--- DATASET EXTRACT ---
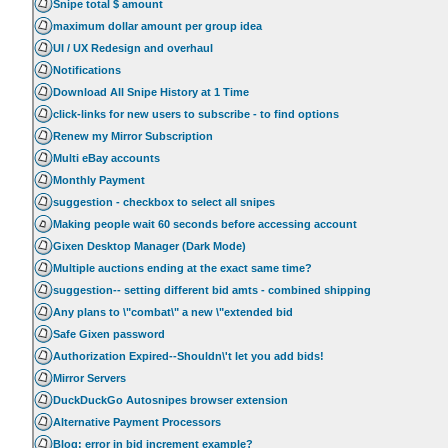
Snipe total $ amount
maximum dollar amount per group idea
UI / UX Redesign and overhaul
Notifications
Download All Snipe History at 1 Time
click-links for new users to subscribe - to find options
Renew my Mirror Subscription
Multi eBay accounts
Monthly Payment
suggestion - checkbox to select all snipes
Making people wait 60 seconds before accessing account
Gixen Desktop Manager (Dark Mode)
Multiple auctions ending at the exact same time?
suggestion-- setting different bid amts - combined shipping
Any plans to \"combat\" a new \"extended bid
Safe Gixen password
Authorization Expired--Shouldn\'t let you add bids!
Mirror Servers
DuckDuckGo Autosnipes browser extension
Alternative Payment Processors
Blog: error in bid increment example?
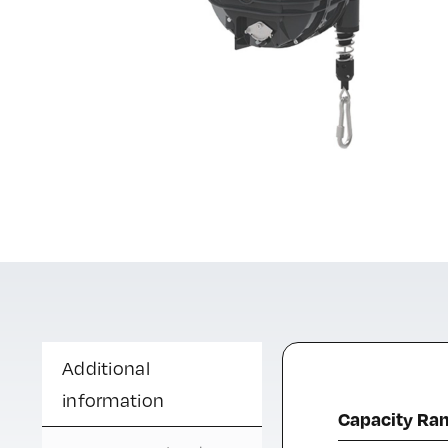
Additional
information
Capacity Ra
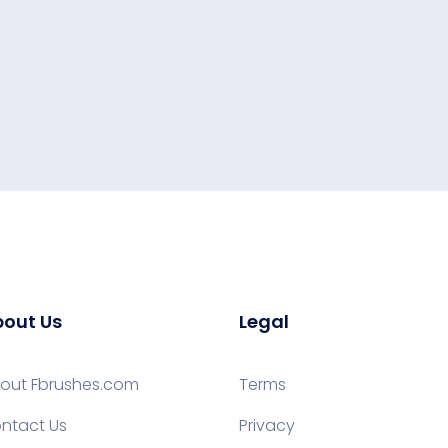
out Us
Legal
out Fbrushes.com
Terms
ntact Us
Privacy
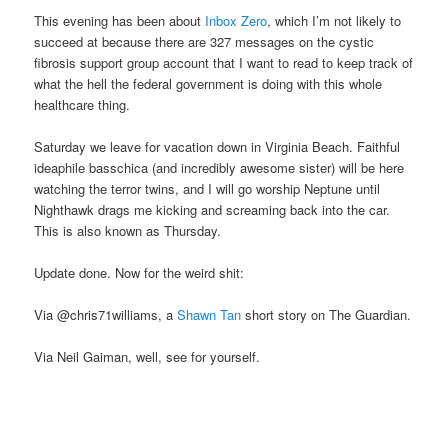
This evening has been about
Inbox Zero
, which I’m not likely to
succeed at because there are 327 messages on the cystic
fibrosis support group account that I want to read to keep track of
what the hell the federal government is doing with this whole
healthcare thing.
Saturday we leave for vacation down in Virginia Beach. Faithful
ideaphile basschica (and incredibly awesome sister) will be here
watching the terror twins, and I will go worship Neptune until
Nighthawk drags me kicking and screaming back into the car.
This is also known as Thursday.
Update done. Now for the weird shit:
Via @chris71williams, a
Shawn Tan
short story on The Guardian.
Via Neil Gaiman, well, see for yourself.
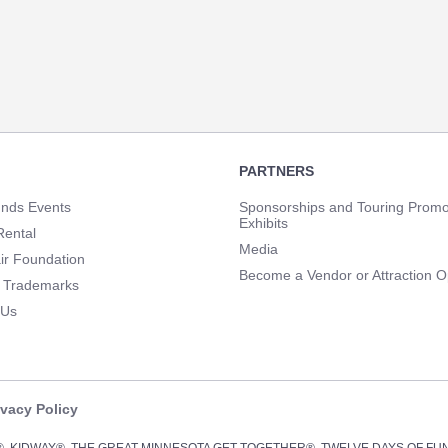
PARTNERS
unds Events
Sponsorships and Touring Promo
Exhibits
Rental
Media
ir Foundation
Become a Vendor or Attraction O
 Trademarks
 Us
ivacy Policy
Y®, KIDWAY®, THE GREAT MINNESOTA GET-TOGETHER®, TWELVE DAYS OF F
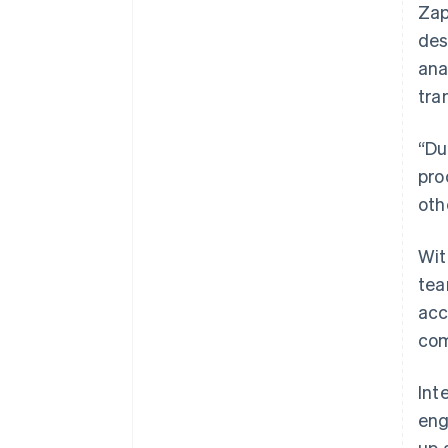
Zap
des
ana
tra
“Du
pro
oth
Wit
tea
acc
com
Int
eng
up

--- WHAT THE EXERCISE ASKS ---
The images in the entries above should be left out; please reproduce exactly the lines from the first through the one containing "Making people wait".

--- RESPONSE AREA ---
Snipe total $ amount
maximum dollar amount per group idea
UI / UX Redesign and overhaul
Notifications
Download All Snipe History at 1 Time
click-links for new users to subscribe - to find options
Renew my Mirror Subscription
Multi eBay accounts
Monthly Payment
suggestion - checkbox to select all snipes
Making people wait 60 seconds before accessing account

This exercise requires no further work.